November 25, 2024
Column

Criminal ineptness runs amok

After reading the local crime news in the newspapers, one might conclude that although ineptness in the commission of a crime is not a crime, it probably ought to be.

I suppose that our homegrown outlaws are no more bungle-prone than their counterparts plying their chosen craft in other jurisdictions, but at times they do seem to be trying hard to break free from the pack.

Consider the evidence:

. A forgetful thief steals a jacket from a central Maine department store and, as the store’s surveillance camera shows, wears it out the front door. Although he doesn’t leave an engraved invitation to police investigating the heist to stop by his house for pizza and beer, he does leave behind something just as neighborly: His old jacket, which contains his photo identification. Oops.

. Three men allegedly burglarize seven area businesses and are about to call it a night, when they discover that their getaway vehicle won’t start in the damnable January chill. Which is fine, because they also lose the car keys in a snowbank. Footprints around the disabled vehicle match footprints found at all other break sites, and the vehicle’s registration leads police to the suspects and the booty. Game over.

. An armed man with a pillowcase over his head holds up an area pharmacy, demanding drugs. A pharmacist gives him bottles filled with M&M candies. During an ensuing police chase, the man, who is a diabetic, swallows some of the candy, believing it to be narcotics. When police collar him, he is feeling ill and they take him to a hospital as a precaution before booking him.

And so on, and so forth.

The pillowcase caper was mindful of an Associated Press wire story from a few years ago that I found in my file concerning a robber in Jacksonville, Fla., who showed up with a bag over his head to stick up a supermarket.

According to a clerk, the bag had eye holes, but the holes had shifted during the robbery, leaving the robber eyeless. Plus, during the robbery the bag was torn and the clerk recognized the guy as a regular customer. Operating on the cheap and forsaking the basic ski mask – accessory of choice for most aspiring stickup artists – the robber was quickly bagged by the cops.

Even so, he seemed somewhat smarter than the Chicago bank robber described in a United Press International clipping included in the booklet, “True and Tacky, News Stories From The World’s Newswires,” compiled by Monica Hoose and Carolyn Naifeh and published by Topper Books in 1990.

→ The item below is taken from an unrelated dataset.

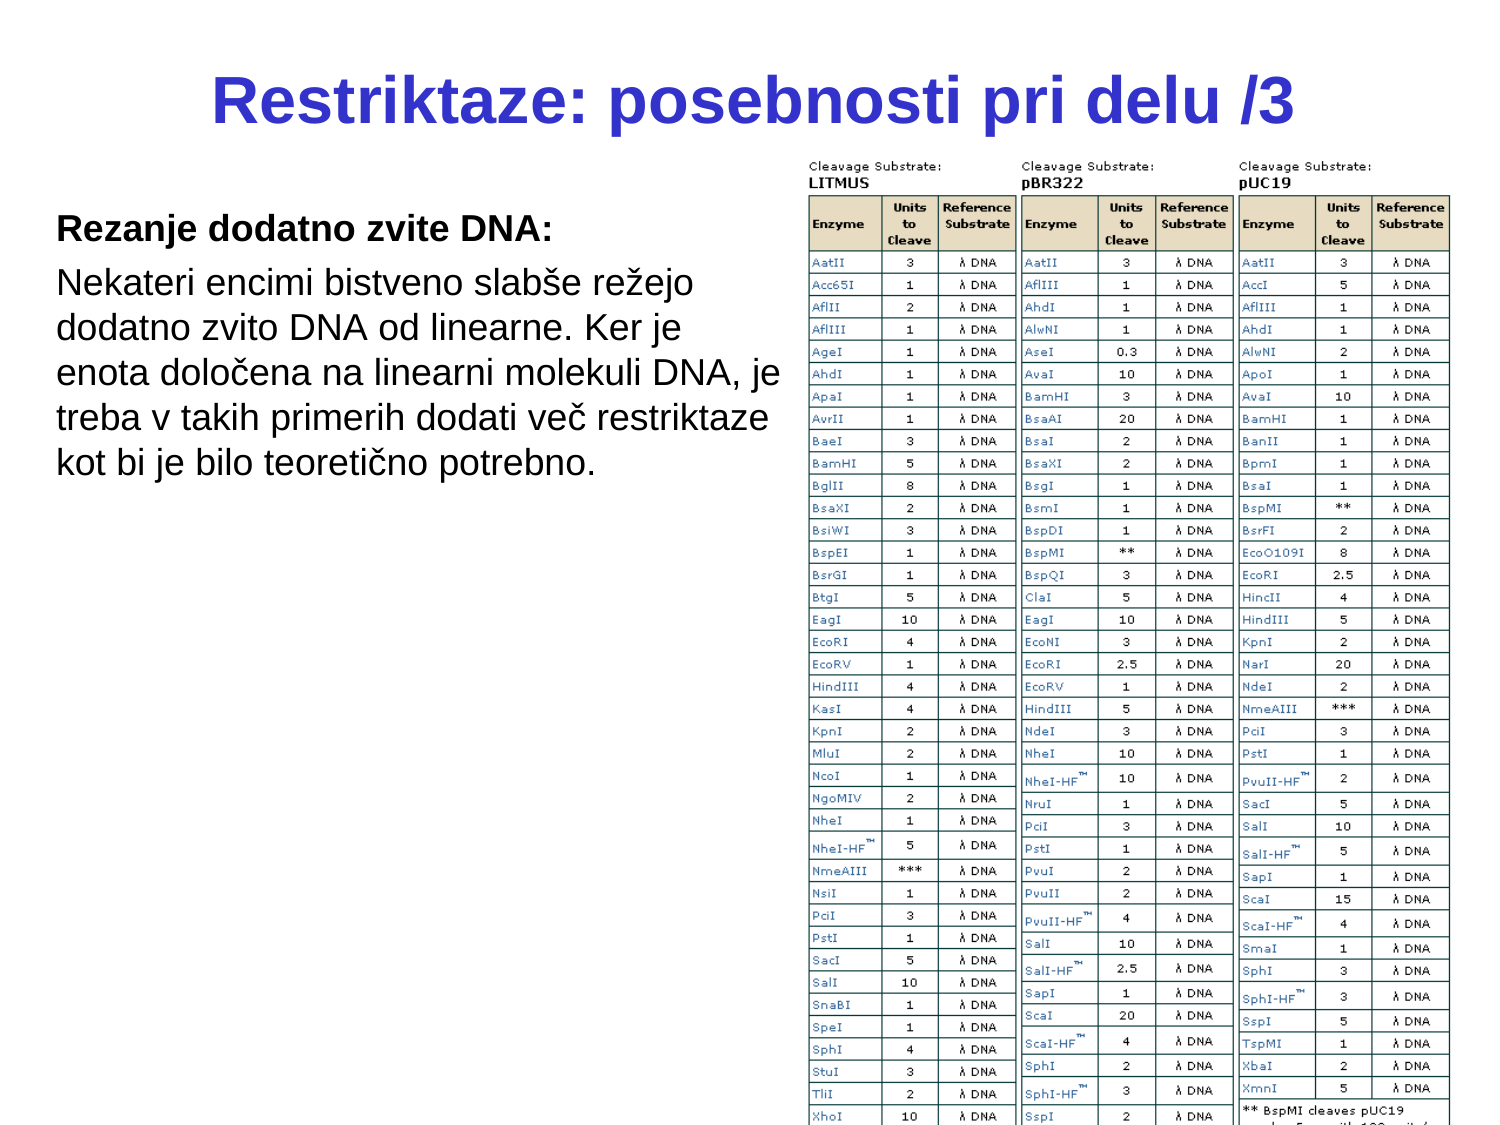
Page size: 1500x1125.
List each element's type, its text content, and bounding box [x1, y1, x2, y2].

picture [787, 148, 1454, 1125]
list Rezanje dodatno zvite DNA: Nekateri encimi bistveno slabše režejo dodatno zvito DNA od linearne. Ker je enota določena na linearni molekuli DNA, je treba v takih primerih dodati več restriktaze kot bi je bilo teoretično potrebno. [41, 196, 787, 1059]
title Restriktaze: posebnosti pri delu /3 [116, 49, 1392, 145]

The man, who police believe had staged three previous robberies at the same bank, was arrested after reintroducing himself to a teller he had robbed the previous December and passing her the same note used in that robbery. “Do you remember me?” he asked the teller. “Sure do,” she replied, as she sounded an alarm and police swooped in.

The Chicago loser was having as bad a day as the gunman who entered a Pittsburgh gas station, demanded money and then stuffed the pistol into the front of his pants. The weapon fired and the man screamed and ran away, sans cash box receipts, police said. Can’t say that I blame him a whole lot. Cops hoping to close the case reportedly were looking for a chap who walks gingerly and speaks in a squeaky falsetto voice.

A bigger loser, still, was a Virginia man charged with murder who, according to a UPI wire story, plea-bargained his way to a 40-year jail sentence while a deliberating jury was voting to acquit him.

In Yokkaichi, Japan, police were reported to be searching for a man dressed in a monkey suit who pulled a knife on a convenience store clerk and demanded money, before losing his nerve and fleeing the scene of the crime – no doubt hoping authorities would conclude that he had just been monkeying around.

It wasn’t lack of nerve that did in a miscreant out in the heartland. It was his rotten luck. According to Cleveland news media reports, a man was charged with impersonating a police officer after he stuck a flashing blue light on the dashboard of his vehicle, pulled over a female motorist at 2:30 a.m. and shined a high-beam flashlight on her.

He told the woman he was a police officer and that he had stopped her for driving erratically. Although he wasn’t a cop, she was.

When the plainclothes detective called for police backup, the jig was up. History had recorded yet another happy ending to a story of bungling ineptitude.